1. Bauwerksteil für die Verkleidung von Bauwerksoberflächen, mit einem Sichtflächenteil, das aus einem wasser- undurchlässigen Material besteht und rückseitig eine mit Mangel an Hydratationswasser erhärtete Verbundmörtelschicht aufweist, deren Verbundmörtel aus einem feinteiligen neutralen Zuschlagstoff sowie Zement besteht und mit einer wässrigen Dispersion eines Polyacrylsäurederivates angemacht ist, das ein logarithmisches Dekrement der Torsionsschwingungsdämpfung, bestimmt nach DIN 53445, aufweist, welches bei Temperaturen unter 0°C ein Maximum besitzt, und mit einem Untergrundflächenteil, das mit Hilfe eines wasserhaltigen Klebers mit dem Sichtflächenteil verbunden ist, dadurch gekennzeichnet, dass das Untergrundflächenteil (2) aus Schaumglas und der wasserhaltige Kleber (5) aus weiterem Verbundmörtel besteht, der aber zumindest mit dem für eine vollständige Abbindung erforderlichen Wasser angemacht und nach Verbinden von Sichtflächenteil (1) sowie Untergrundflächenteil (2) ausgehärtet ist.

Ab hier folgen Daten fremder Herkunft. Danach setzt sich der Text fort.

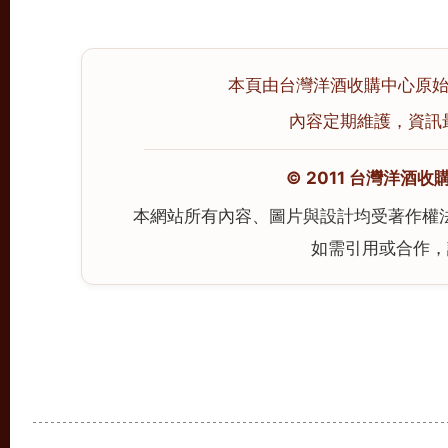
本頁由台灣洋酒收購中心原始撰寫
內容定期維護，資訊最後校
© 2011 台灣洋酒收購中心
本網站所有內容、圖片與設計均受著作權
如需引用或合作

2. Bauwerksteil nach Anspruch 1, dadurch gekennzeichnet, dass das Sichtflächenteil (1) von einer oder mehreren Glasscheiben, Metallblechen oder -platten oder Fliesen gebildet ist.
3. Bauwerksteil nach Anspruch 1 oder 2, dadurch gekennzeichnet, dass das Untergrundflächenteil (2) vorderseitig ebenfalls eine mit Mangel an Hydratationswasser erhärtete Verbundmörtelschicht (4) aus dem Verbundmörtel der Verbundmörtelschicht (3) des Sichtflächenteils (1) aufweist.